- Born: Charles Lucas Anthony 11 December 1960
- Died: 15 July 1983 (aged 22) Meesalai, Sri Lanka
- Years active: –1983
- Organization: Liberation Tigers of Tamil Eelam

= Seelan =

Sri Lankan Tamil militant

Charles Lucas Anthony (சாள்ஸ் லூக்காஸ் அன்ரனி; 11 December 1960 – 15 July 1983), commonly known by the nom de guerre Seelan, was a Sri Lankan Tamil rebel and leading member of the Liberation Tigers of Tamil Eelam (LTTE), a separatist Tamil militant organisation in Sri Lanka.

==Early life and family==
Anthony was born on 11 December 1960. He was from Trincomalee in eastern Ceylon and a Roman Catholic. He was educated at Sri Koneswara Hindu College in Trincomalee. He is said to have participated in the burning of the Sri Lankan flag when it was hoisted at the school on republic day in 1972.

==LTTE==
Anthony was one of the founding members of the militant Liberation Tigers of Tamil Eelam (LTTE). He took on the nom de guerre "Seelan". Seelan was a close friend and confidante of LTTE leader V. Prabhakaran. Whilst Prabhakaran was in India, Seelan, together with Mahattaya and Ragu, were in charge of the LTTE in Sri Lanka. Later Seelan served as military chief of the LTTE. Seelan is credited with transforming the LTTE into the leading Tamil militant group.

The first attack on the army by Tamil militants took place on 15 October 1981 when the LTTE ambushed an army jeep on the KKS Road in Jaffna and Seelan shot dead two soldiers (H. G. W. Hewawasam and H. M. P. Thisera). Seelan is also believed to have been responsible for the shooting to death of Sivashanmugamoorthy (alias Sundaram), deputy leader of People's Liberation Organisation of Tamil Eelam and editor of the Puthiya Pathai (New Way) magazine, at the Chitra Press in Jaffna on 2 January 1982.

On 27 October 1982 Seelan led a group of LTTE cadres (Aruna, Bashir Kaka, Mahattaya, Pulendran, Raghu, Santhosam and Shankar) and attacked the police station in Chavakachcheri, killing three police officers (Kandiah, Karunanandan and Tilakaratne) and stealing a large amount of arms and ammunition. Seelan was seriously wounded after being shot in the knee. He was driven to the house of University of Jaffna lecturer M. Niththyanandan and his wife Nirmala in Jaffna for medical treatment. He was then moved to Tamil Nadu for further medical treatment and didn't return to Sri Lanka until February 1983. Niththyanandan and Nirmala were arrested on 18 November 1982.
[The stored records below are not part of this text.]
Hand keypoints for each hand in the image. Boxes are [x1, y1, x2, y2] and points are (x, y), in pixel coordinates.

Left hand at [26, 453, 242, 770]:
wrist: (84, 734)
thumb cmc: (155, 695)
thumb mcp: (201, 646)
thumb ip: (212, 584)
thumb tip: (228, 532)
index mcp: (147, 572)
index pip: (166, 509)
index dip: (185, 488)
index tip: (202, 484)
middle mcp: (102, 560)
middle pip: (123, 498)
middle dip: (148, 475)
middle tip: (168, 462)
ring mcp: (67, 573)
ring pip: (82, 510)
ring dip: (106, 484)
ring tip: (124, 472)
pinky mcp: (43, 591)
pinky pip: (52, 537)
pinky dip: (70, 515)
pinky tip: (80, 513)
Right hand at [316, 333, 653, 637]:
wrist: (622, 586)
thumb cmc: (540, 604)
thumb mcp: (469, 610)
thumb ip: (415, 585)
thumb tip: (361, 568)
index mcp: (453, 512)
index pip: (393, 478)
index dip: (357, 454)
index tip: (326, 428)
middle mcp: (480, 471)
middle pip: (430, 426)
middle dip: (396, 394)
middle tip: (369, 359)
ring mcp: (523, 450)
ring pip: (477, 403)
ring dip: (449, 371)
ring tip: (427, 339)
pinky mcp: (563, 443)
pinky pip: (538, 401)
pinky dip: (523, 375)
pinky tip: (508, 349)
On 6 July 1983 a group of LTTE cadres, including Seelan and Sellakili (Sathasivam Chelvanayakam), stole five exploders from Kankesanthurai Cement Factory. Brigadier J. G. Balthazar, the commander of the Sri Lankan security forces in the north, received a tip-off from a police officer on 15 July 1983 that Seelan, the most wanted Tamil militant after Prabhakaran, was operating from a house in a coconut grove at Meesalai near Chavakachcheri. As the army arrived at the house that evening, Seelan and three other LTTE cadres (Anand, Aruna and Ganesh) fled on bicycles. As the soldiers pursued the LTTE cadres and opened fire, Seelan, who was handicapped by the injuries sustained at Chavakachcheri police station, abandoned his bicycle and ran through a paddy field. The soldiers continued the pursuit and kept firing, killing Anand and injuring Seelan in the knee. As Aruna went to help Seelan, who was struggling to keep up, Seelan asked Aruna to shoot him and escape. Aruna protested but Seelan ordered him to shoot. Aruna placed the barrel of his rifle on Seelan's forehead and shot him dead before escaping in a hijacked car.
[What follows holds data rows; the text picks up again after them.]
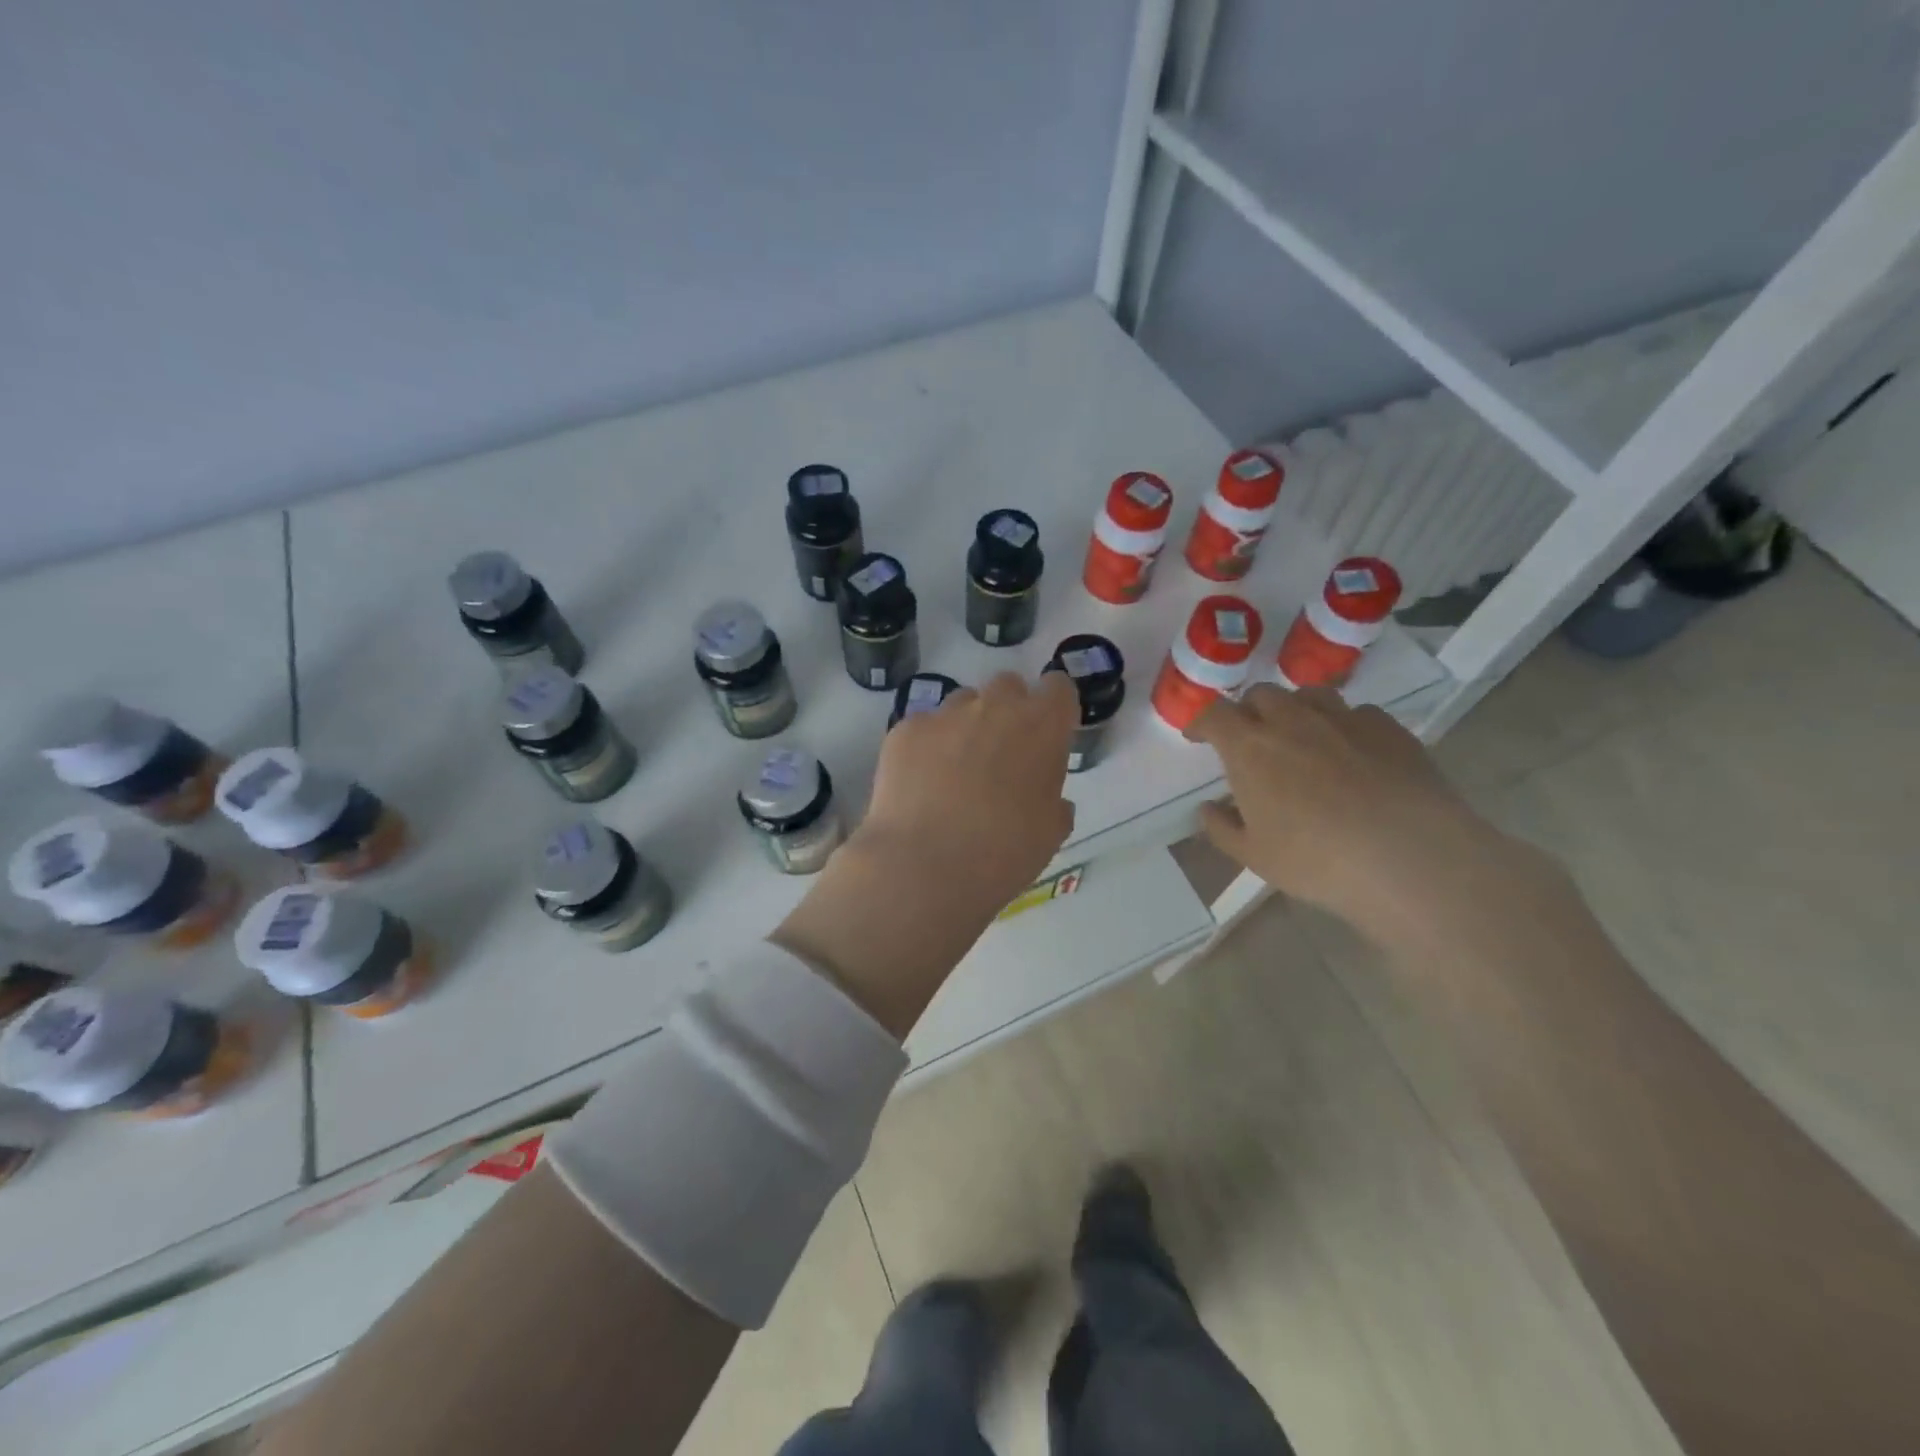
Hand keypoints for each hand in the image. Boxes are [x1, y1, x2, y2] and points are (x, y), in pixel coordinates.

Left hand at [858, 670, 1078, 914]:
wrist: (926, 864)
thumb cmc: (1004, 852)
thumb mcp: (1050, 833)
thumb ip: (1054, 802)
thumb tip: (1049, 799)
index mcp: (1043, 726)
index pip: (1058, 688)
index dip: (1054, 708)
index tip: (1049, 733)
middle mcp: (996, 706)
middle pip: (1008, 687)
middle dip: (1008, 711)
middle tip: (1001, 755)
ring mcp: (946, 714)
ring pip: (963, 703)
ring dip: (966, 726)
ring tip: (955, 772)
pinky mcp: (906, 729)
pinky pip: (924, 727)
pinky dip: (926, 747)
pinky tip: (920, 784)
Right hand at [1188, 684, 1528, 942]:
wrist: (1409, 858)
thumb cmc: (1316, 860)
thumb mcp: (1254, 856)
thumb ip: (1222, 828)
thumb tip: (1209, 808)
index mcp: (1250, 747)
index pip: (1214, 714)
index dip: (1202, 722)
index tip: (1199, 737)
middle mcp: (1292, 720)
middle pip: (1261, 694)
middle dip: (1249, 711)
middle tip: (1252, 739)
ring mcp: (1344, 719)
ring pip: (1309, 694)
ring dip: (1296, 708)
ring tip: (1302, 736)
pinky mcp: (1388, 728)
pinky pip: (1357, 712)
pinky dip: (1344, 725)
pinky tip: (1353, 752)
The LTTE ambush of the Four Four Bravo military patrol on 23 July 1983 which killed 15 soldiers and several LTTE members is believed to have been revenge for Seelan's death.

The Charles Anthony Brigade was named after Seelan. Prabhakaran's eldest son Charles Anthony was also named after Seelan. A memorial to Seelan and a children's park named after Seelan were built at Meesalai-Allarai. After the Sri Lankan military re-captured the Thenmarachchi region in 1995 they destroyed the memorial and children's park. The memorial was re-built in 2003 during the Norwegian mediated Cease Fire Agreement.